### PROMPT
Please collect every line of the listing below that contains the string "トップスポーツ選抜", copying each such line in full.

[SOURCE MATERIAL Boundary: Start]

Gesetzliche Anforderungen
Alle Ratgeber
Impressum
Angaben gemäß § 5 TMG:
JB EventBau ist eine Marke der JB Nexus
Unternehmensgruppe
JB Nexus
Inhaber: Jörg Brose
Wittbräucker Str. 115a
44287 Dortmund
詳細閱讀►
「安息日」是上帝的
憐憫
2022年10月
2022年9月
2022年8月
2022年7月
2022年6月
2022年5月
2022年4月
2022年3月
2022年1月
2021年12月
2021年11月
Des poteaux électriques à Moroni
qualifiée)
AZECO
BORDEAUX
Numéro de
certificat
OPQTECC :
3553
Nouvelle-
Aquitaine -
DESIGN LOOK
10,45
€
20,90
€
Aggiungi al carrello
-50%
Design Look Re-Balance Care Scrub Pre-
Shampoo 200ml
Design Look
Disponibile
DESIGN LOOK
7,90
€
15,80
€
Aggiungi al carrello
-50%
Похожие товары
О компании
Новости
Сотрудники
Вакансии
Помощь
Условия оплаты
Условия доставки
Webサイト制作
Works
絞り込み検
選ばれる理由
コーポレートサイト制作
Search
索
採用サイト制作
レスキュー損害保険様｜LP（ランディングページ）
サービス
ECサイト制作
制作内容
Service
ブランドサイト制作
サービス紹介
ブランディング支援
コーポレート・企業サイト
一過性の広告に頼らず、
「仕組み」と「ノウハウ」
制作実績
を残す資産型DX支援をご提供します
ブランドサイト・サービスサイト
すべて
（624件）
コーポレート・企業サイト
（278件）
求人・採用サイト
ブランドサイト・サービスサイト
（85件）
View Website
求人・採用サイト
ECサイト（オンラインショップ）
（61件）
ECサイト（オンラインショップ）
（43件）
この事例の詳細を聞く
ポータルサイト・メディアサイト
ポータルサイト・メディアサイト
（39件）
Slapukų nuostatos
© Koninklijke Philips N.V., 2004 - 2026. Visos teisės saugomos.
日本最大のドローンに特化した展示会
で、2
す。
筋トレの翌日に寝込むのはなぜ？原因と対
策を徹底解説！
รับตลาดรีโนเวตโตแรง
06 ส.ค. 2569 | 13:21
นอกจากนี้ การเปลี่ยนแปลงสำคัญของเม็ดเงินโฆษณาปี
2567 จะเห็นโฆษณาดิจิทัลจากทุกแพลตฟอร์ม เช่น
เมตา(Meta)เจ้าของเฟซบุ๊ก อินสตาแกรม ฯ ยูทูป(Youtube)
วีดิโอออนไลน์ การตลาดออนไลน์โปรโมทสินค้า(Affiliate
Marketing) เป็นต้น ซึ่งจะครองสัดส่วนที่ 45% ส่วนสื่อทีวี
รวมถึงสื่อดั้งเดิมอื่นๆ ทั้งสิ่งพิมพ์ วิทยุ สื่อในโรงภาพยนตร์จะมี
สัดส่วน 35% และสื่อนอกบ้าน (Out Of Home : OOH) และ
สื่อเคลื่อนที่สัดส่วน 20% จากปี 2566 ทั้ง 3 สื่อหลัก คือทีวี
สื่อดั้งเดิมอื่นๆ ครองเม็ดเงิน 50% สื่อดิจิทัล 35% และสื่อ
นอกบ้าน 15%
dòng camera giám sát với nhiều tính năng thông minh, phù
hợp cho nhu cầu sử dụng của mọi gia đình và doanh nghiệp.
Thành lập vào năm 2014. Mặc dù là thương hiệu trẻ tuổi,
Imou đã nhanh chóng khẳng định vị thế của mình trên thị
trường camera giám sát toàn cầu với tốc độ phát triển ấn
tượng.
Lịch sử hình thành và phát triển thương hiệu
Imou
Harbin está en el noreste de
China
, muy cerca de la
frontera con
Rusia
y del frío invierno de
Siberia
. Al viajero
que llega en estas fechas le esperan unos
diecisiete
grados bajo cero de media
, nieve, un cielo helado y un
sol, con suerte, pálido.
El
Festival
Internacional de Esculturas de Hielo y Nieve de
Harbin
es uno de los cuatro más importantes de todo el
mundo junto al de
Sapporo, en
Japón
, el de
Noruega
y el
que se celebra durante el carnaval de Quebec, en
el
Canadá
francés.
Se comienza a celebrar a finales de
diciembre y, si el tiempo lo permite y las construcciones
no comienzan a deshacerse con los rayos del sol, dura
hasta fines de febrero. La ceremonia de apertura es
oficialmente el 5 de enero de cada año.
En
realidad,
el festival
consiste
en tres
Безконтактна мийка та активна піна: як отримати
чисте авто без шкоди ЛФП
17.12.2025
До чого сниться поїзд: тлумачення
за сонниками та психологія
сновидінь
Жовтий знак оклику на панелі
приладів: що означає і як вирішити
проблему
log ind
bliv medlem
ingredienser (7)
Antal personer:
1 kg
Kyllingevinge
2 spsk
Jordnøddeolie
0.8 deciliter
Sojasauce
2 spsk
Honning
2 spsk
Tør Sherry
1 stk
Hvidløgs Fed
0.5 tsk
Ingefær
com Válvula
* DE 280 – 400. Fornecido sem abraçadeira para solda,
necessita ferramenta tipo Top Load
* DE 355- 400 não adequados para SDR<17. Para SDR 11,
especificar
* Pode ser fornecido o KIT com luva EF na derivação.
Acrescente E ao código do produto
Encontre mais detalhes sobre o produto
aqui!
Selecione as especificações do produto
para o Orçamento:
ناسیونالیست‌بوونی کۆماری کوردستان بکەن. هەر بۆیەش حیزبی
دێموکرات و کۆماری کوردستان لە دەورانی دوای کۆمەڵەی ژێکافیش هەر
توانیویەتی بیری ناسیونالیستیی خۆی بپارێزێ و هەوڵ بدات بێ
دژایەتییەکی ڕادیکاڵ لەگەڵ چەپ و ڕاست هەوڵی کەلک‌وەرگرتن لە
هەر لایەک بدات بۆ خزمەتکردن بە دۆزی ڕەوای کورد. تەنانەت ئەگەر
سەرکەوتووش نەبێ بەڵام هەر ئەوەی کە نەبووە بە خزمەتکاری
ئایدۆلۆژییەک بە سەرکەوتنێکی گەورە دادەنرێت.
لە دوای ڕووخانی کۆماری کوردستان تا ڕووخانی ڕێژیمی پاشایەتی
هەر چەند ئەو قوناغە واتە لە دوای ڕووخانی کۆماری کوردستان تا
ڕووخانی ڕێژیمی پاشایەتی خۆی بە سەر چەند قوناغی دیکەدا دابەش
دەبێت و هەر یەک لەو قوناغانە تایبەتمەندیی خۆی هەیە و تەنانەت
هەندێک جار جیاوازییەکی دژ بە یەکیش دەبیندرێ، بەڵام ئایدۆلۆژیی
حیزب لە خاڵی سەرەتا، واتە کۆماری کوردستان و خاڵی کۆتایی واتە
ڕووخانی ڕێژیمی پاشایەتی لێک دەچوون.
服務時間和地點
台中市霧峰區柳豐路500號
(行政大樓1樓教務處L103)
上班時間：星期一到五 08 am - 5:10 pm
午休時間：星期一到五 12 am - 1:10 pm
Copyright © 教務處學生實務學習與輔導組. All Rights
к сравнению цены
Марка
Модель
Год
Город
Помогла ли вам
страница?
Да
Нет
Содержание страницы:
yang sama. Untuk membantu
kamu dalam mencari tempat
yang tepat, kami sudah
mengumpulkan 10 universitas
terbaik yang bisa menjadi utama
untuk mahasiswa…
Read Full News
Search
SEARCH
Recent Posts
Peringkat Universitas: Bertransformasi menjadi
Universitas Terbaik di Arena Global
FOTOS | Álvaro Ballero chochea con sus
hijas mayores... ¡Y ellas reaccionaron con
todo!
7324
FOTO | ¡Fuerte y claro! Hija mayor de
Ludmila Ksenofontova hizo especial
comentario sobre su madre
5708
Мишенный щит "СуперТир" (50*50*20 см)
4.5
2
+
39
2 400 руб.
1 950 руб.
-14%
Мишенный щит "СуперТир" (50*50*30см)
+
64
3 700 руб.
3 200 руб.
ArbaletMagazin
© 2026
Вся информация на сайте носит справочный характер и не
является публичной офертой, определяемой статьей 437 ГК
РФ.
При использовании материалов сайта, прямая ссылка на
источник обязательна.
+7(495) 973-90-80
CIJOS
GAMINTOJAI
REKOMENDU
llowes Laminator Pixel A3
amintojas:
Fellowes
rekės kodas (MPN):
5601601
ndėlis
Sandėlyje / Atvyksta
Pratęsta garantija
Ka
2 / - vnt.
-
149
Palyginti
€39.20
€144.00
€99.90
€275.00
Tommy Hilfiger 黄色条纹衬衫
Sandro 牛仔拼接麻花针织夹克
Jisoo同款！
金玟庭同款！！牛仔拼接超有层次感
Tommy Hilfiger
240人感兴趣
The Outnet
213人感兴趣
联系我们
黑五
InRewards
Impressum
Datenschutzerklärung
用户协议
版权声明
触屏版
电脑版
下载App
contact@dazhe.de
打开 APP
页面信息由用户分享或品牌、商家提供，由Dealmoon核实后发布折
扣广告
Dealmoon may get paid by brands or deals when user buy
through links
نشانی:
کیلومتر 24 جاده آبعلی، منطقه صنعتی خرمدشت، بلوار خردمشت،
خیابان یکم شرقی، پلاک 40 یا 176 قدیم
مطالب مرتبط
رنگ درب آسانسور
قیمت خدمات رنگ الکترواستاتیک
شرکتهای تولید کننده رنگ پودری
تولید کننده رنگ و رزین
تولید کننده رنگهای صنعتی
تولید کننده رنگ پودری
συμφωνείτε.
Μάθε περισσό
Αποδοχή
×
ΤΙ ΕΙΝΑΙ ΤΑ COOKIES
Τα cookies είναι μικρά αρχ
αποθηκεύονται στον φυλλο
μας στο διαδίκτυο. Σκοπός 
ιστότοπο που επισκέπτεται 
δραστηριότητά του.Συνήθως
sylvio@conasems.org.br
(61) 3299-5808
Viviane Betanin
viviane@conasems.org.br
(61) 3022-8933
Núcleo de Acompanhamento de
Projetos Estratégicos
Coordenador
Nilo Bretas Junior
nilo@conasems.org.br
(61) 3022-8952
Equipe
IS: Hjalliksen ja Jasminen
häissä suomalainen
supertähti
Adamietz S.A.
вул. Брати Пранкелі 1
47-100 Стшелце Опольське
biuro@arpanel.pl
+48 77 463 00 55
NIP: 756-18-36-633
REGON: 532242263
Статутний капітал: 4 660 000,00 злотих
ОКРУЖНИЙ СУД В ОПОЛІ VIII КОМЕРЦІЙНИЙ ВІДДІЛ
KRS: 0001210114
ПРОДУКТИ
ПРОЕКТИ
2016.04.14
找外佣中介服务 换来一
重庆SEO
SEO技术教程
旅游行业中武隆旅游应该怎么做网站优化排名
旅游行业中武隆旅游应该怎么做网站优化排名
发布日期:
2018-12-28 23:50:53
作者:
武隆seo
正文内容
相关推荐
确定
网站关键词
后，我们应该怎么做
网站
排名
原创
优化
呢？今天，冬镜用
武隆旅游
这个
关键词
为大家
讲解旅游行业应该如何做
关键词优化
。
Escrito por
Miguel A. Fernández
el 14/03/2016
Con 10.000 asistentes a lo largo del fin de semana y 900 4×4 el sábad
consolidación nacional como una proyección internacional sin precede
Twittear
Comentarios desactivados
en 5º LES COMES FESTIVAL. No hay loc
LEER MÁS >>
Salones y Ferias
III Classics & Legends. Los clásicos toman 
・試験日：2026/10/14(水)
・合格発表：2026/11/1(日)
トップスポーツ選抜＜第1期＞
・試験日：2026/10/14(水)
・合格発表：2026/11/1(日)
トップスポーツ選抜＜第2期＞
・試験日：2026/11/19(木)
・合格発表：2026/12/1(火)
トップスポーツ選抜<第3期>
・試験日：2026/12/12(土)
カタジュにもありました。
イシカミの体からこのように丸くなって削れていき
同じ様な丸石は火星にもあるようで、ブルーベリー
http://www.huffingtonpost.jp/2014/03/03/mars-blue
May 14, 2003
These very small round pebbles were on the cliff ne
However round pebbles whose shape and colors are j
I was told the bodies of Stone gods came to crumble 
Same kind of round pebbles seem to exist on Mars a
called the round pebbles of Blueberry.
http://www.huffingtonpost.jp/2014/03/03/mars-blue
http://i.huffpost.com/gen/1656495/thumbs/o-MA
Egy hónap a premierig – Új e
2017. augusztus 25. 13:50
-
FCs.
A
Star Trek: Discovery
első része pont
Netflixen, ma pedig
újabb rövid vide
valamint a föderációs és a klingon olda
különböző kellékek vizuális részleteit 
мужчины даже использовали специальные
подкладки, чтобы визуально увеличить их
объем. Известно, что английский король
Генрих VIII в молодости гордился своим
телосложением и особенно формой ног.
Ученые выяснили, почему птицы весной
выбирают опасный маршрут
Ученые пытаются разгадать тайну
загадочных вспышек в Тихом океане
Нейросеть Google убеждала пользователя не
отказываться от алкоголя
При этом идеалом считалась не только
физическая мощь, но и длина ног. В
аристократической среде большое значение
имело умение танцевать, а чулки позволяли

[SOURCE MATERIAL Boundary: End]

### EXERCISE OUTPUT
トップスポーツ選抜＜第1期＞
トップスポーツ選抜＜第2期＞
トップスポーツ選抜<第3期>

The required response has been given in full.